A ex-deputada federal Manuela d’Ávila (PCdoB-RS) confirmou a versão dada pelo hacker Walter Delgatti Neto, conhecido como “Vermelho”, em depoimento à Polícia Federal (PF).

Delgatti Neto afirmou que enviou à Manuela um áudio com uma conversa entre procuradores como comprovação de que o material roubado de centenas de autoridades brasileiras era legítimo.

Depois disso, segundo o hacker, Manuela, candidata a vice de Fernando Haddad (PT) na última eleição presidencial, o colocou em contato com o norte-americano Glenn Greenwald, editor e cofundador do site Intercept.

Em nota à imprensa divulgada na noite desta sexta-feira (26), Manuela, que está em viagem ao exterior, confirmou que fez a ponte entre Delgatti Neto e Greenwald. Segundo ela, o hacker entrou em contato com ela após invadir seu aparelho telefônico.

“Apesar de ser jornalista e por estar apta a produzir matéria com sigilo de fonte, repassei ao invasor do meu celular o contato do reconhecido e renomado jornalista investigativo Glenn Greenwald”, disse a ex-deputada.

A ex-parlamentar do Partido Comunista do Brasil (PCdoB) também disse desconhecer a identidade do hacker e se colocou “a inteira disposição para auxiliar no esclarecimento dos fatos”.
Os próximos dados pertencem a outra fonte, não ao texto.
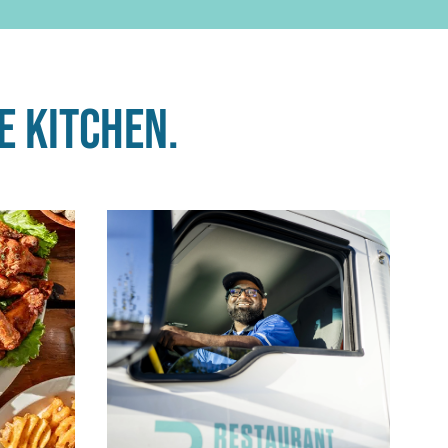
e kitchen.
Confira a íntegra da nota publicada por Manuela d’Ávila, em sua rede social, à imprensa:

NOTA À IMPRENSA

Tomando ciência, pela imprensa, de alusões feitas ao meu nome na investigação de fatos divulgados pelo “The Intercept Brasil”, e por me encontrar no exterior em atividades programadas desde o início do corrente ano, esclareço que:

1. No dia 12 de maio, fui comunicada pelo aplicativo Telegram de que, naquele mesmo dia, meu dispositivo havia sido invadido no Estado da Virginia, Estados Unidos. Minutos depois, pelo mesmo aplicativo, recebi mensagem de pessoa que, inicialmente, se identificou como alguém inserido na minha lista de contatos para, a seguir, afirmar que não era quem eu supunha que fosse, mas que era alguém que tinha obtido provas de graves atos ilícitos praticados por autoridades brasileiras. Sem se identificar, mas dizendo morar no exterior, afirmou que queria divulgar o material por ele coletado para o bem do país, sem falar ou insinuar que pretendia receber pagamento ou vantagem de qualquer natureza.

2. Pela invasão do meu celular e pelas mensagens enviadas, imaginei que se tratasse de alguma armadilha montada por meus adversários políticos. Por isso, apesar de ser jornalista e por estar apta a produzir matérias com sigilo de fonte, repassei ao invasor do meu celular o contato do reconhecido e renomado jornalista investigativo Glenn Greenwald.

3. Desconheço, portanto, a identidade de quem invadiu meu celular, e desde já, me coloco a inteira disposição para auxiliar no esclarecimento dos fatos em apuração. Estou, por isso, orientando os meus advogados a procederem a imediata entrega das cópias das mensagens que recebi pelo aplicativo Telegram à Polícia Federal, bem como a formalmente informarem, a quem de direito, que estou à disposição para prestar quaisquer esclarecimentos sobre o ocorrido e para apresentar meu aparelho celular à exame pericial.